By: Dalena Bui
According to T.E.A.R (Teens Experiencing Abusive Relationships), every year one in four teens are in a physical, emotional, or verbally abusive relationship. Nearly 80% of teens have been abused in their relationship at some point — but less than 25% tell their friends or parents about it.
Unfortunately, many teens don’t tell anyone about it because they are afraid to actually admit that they are and deal with the shame that comes with it.
I was part of that statistic until now.
I am strong enough to speak about it now. I was in an emotionally abusive relationship. This person I cared for used my emotion against me, claiming that I didn’t care about them whenever I tried to leave.
Emotionally abusive relationships are hard to see. A couple can act like everything is good in front of people, but behind closed doors it all goes downhill. This was how my relationship was. At first, I didn’t even notice that I had started to change. I faked I was happy, but in reality I wasn’t.
The worst part is, I lied to myself for a long time that I was. I also thought it was going to get better but it never did. Nearly 80% of teens who are abused go back to date their abuser. I did the same thing – I went back to the relationship thinking that everything would be better. I was ashamed because it wasn’t.
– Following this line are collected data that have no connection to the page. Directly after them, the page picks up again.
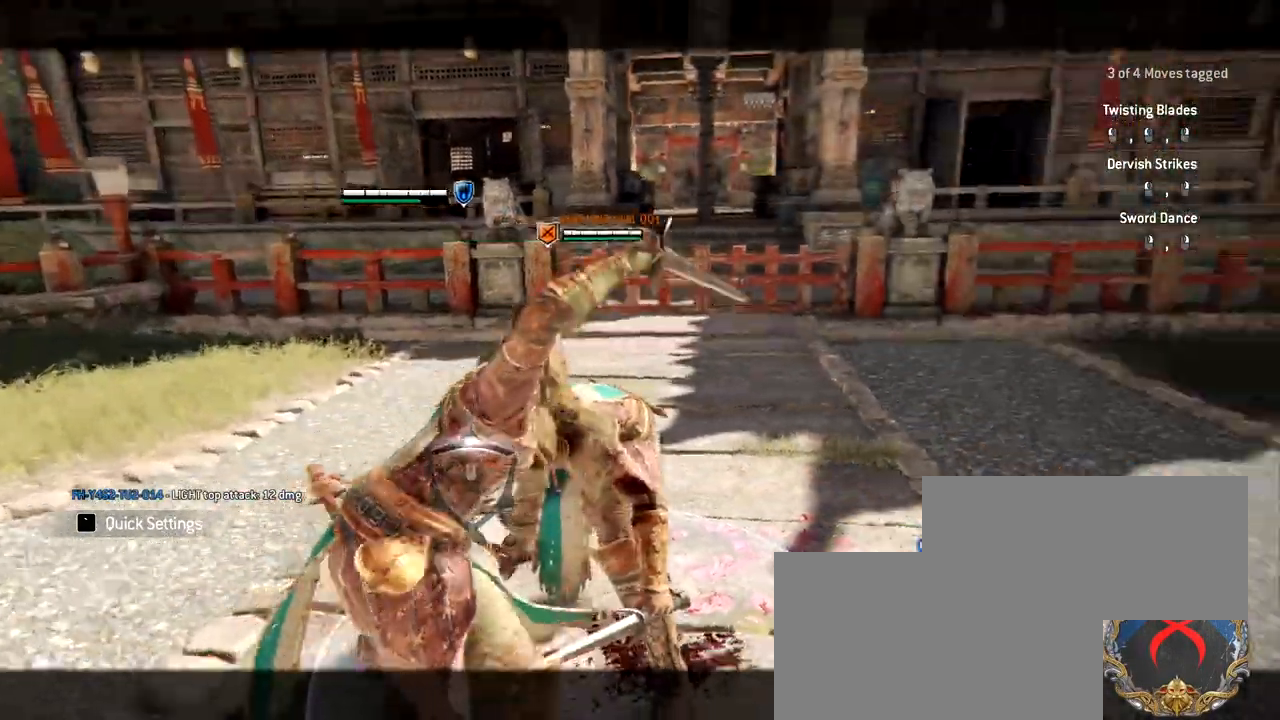
{"keys": ["a"], "mouse": [], "events": [[100, "a", "up"], [100, "mouse_left", "up"], [250, "a", "down"], [383, "w", "up"]]}
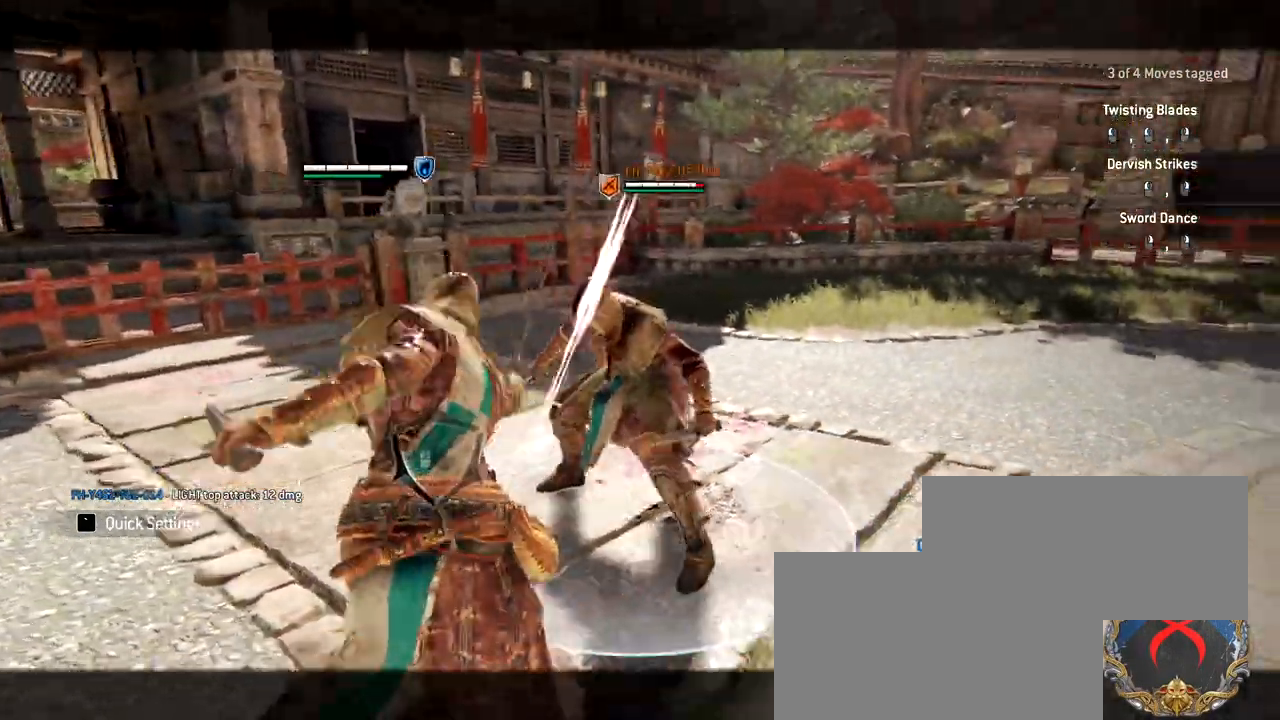
{"keys": ["a"], "mouse": [], "events": [[67, "mouse_left", "down"], [250, "mouse_left", "up"]]}
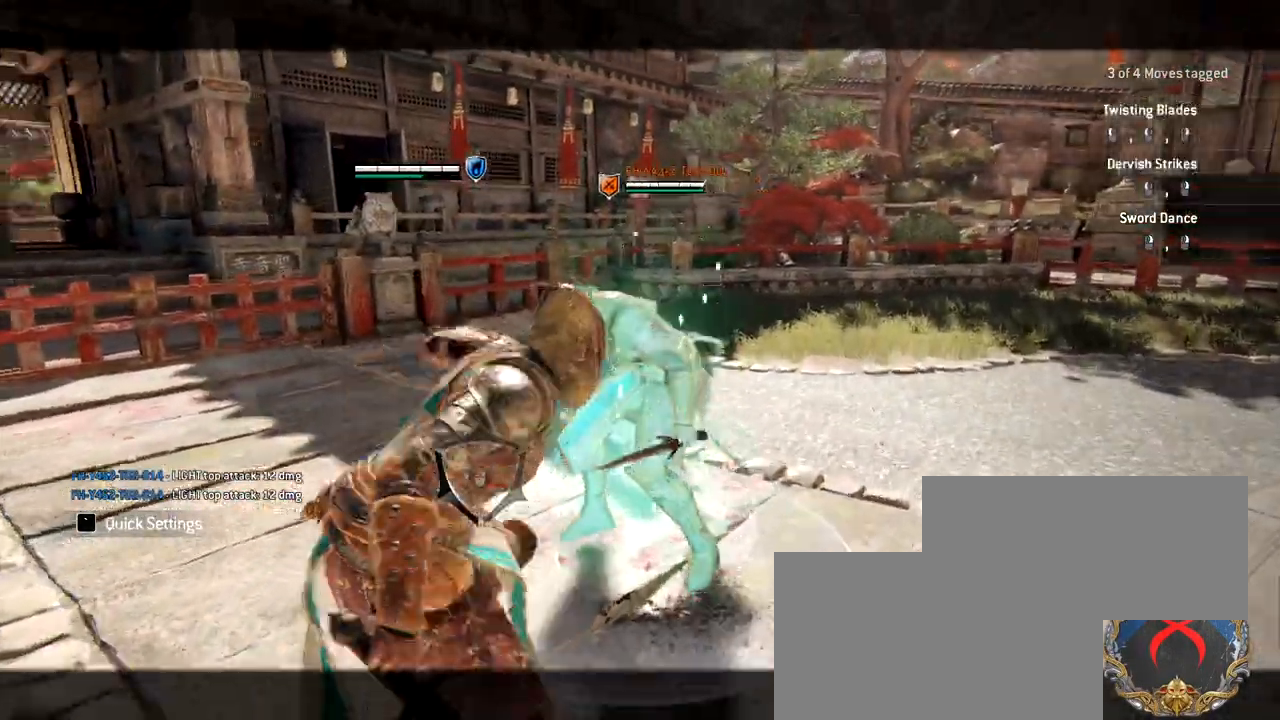
{"keys": [], "mouse": [], "events": [[183, "a", "up"]]}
The emotional abuse became more apparent and I couldn’t hide it anymore. I felt stupid because I couldn’t lie anymore and everyone knew my secret. My friends had to step in before something bad happened. They asked me why I was crying so much lately. One of my friends said, “I have only seen you cry once, this week I saw you cry three times.” They gave me advice telling me that if I was more sad then happy in the relationship, then I need to leave.
I couldn’t do it anymore. I felt stupid, so I left the relationship mentally and physically. I was gone. I changed and I had to accept that. So I left the relationship and never looked back.
The good news is, recovery is possible. The relationship hurts me to this day. I am still recovering and I am not 100% myself and I don’t think I will ever be. But, I am getting better. I feel like myself again.
I chose to share this story because I want people to know – especially girls – that it isn’t their fault. They did nothing wrong to get treated like they way they do in the relationship and deserve so much better. There is someone who will treat you so much better and be willing to leave the old relationship for a better one.